▶ What is asked:
[A] In the page on force, at what point does a vehicle with constant traction from an engine move at constant velocity?
[B] From the page on force, list every purpose for which it says a force must be applied to a mass.

# Start of Passage shown

The unit of force is the newton (N). In S.I. base units, the newton is ${kg⋅m}/{s^2}$

Net force is the resultant force of a vector addition of all forces acting on a body. Traction force is usually opposed by resistance due to surface friction and air resistance. Air resistance is proportional to the speed of the mass, so a vehicle that has constant traction from an engine will accelerate to the point where the traction force and the resistance forces are equal. At this point, the net force is zero and the vehicle moves at constant velocity.

Similarly, a falling object will accelerate till air resistance is equal and opposite in direction, and freefall at constant velocity results.

- A force must be applied to cause work to be done upon a mass, or to change its energy or position in a gravitational field.
- The work done to accelerate a mass is the change in potential, equal to the impulse.
- There is a difference between mass (kg) and weight (N). Gravitational acceleration is the same for all masses at the same point in a gravitational field, but the gravitational force (weight) is proportional to the mass being accelerated.
- There is a contradiction with Special Relativity. According to Newton's Second Law, a mass would have a large but finite momentum as it approaches the speed of light. Einstein's theory demonstrates that the rest mass cannot be assumed for moving objects. The mass increases as velocity increases, requiring exponential amounts of energy to accelerate any massive object towards the speed of light.

Consider the set-up as shown in the illustration. A weight suspended will provide a constant force of:

$$F_g = m.g$$where g is the acceleration due to Earth's gravity, $9.81 m/s^2$.

A string over a pulley will transfer this force to a trolley on a table. What will be the resultant acceleration of the system (the suspended mass and the trolley)?

The force of gravity acts only on the suspended mass, but the mass of the system is the sum of the mass of the trolley and the suspended mass, m + M.

Experimental practice: the friction of the trolley can be calculated by trying different masses m till the trolley just begins to move.

The types of problems free body diagrams are used for include:

Example: In this example, two masses are connected by a string on a surface. A force is applied in the horizontal direction. What is the accceleration?

# End of Passage shown
# Start of Rows

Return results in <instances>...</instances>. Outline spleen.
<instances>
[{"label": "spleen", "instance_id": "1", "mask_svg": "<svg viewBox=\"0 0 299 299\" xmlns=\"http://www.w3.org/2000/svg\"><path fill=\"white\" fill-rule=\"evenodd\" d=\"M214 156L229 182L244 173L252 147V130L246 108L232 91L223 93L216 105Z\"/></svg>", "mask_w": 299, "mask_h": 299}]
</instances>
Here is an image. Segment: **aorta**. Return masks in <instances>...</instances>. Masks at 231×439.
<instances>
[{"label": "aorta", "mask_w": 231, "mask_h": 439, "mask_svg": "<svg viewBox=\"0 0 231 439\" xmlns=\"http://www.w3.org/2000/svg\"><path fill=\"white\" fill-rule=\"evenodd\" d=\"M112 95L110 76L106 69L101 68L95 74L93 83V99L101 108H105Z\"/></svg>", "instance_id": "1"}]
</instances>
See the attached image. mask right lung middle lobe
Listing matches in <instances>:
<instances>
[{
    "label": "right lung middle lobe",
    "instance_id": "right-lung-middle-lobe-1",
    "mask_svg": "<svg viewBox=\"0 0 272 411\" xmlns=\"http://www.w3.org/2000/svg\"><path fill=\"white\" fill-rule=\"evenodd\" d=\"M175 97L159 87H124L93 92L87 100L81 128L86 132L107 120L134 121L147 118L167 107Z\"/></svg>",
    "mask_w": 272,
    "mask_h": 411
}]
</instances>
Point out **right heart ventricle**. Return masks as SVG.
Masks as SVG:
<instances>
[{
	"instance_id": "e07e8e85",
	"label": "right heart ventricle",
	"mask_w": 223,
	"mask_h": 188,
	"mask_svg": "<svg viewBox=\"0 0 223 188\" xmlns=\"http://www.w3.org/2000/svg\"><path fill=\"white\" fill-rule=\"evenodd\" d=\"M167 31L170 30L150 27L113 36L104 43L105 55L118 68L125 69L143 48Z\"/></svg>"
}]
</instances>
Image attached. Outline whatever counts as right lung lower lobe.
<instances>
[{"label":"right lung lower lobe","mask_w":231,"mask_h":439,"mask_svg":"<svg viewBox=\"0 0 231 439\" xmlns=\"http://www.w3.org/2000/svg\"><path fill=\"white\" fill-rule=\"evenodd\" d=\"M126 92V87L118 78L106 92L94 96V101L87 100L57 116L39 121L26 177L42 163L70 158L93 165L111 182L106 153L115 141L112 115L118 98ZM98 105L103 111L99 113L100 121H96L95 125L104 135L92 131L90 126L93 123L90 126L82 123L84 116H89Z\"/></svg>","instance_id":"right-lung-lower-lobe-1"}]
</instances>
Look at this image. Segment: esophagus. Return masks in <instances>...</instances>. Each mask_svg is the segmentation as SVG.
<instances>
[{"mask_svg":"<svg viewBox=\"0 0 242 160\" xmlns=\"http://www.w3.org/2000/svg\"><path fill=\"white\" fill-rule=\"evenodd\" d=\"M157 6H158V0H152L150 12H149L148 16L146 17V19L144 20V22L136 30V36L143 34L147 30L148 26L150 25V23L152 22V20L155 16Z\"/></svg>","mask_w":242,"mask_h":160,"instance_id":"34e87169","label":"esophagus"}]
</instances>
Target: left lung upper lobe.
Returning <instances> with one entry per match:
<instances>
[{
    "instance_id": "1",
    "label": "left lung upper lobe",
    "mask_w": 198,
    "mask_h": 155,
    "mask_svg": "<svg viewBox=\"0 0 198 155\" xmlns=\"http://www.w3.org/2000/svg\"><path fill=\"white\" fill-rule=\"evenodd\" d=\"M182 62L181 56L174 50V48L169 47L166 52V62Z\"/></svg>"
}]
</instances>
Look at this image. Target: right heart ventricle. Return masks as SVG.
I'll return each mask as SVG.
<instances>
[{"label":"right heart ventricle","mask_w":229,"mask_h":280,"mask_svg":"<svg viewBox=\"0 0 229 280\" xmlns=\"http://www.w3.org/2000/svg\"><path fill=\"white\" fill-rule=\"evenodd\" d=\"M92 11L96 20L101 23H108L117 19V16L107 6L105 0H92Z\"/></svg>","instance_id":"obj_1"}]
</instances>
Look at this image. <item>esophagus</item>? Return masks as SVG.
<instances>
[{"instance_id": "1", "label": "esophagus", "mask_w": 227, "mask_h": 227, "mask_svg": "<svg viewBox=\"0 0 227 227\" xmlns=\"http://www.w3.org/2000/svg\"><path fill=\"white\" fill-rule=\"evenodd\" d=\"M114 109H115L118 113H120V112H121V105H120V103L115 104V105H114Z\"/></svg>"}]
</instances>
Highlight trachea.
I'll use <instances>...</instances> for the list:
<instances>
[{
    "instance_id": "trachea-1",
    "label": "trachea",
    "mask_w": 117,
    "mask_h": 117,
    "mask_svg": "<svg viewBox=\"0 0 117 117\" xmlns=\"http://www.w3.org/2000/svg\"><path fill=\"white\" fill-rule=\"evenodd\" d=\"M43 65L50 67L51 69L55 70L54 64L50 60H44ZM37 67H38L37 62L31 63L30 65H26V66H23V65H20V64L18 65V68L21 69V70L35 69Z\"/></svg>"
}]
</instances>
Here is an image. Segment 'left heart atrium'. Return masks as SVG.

# End of Rows

▶ Outputs in order:
[A] It moves at constant velocity once the traction force and the resistance forces are equal, so the net force is zero.

[B]
- To cause work to be done upon the mass
- To change its energy
- To change its position in a gravitational field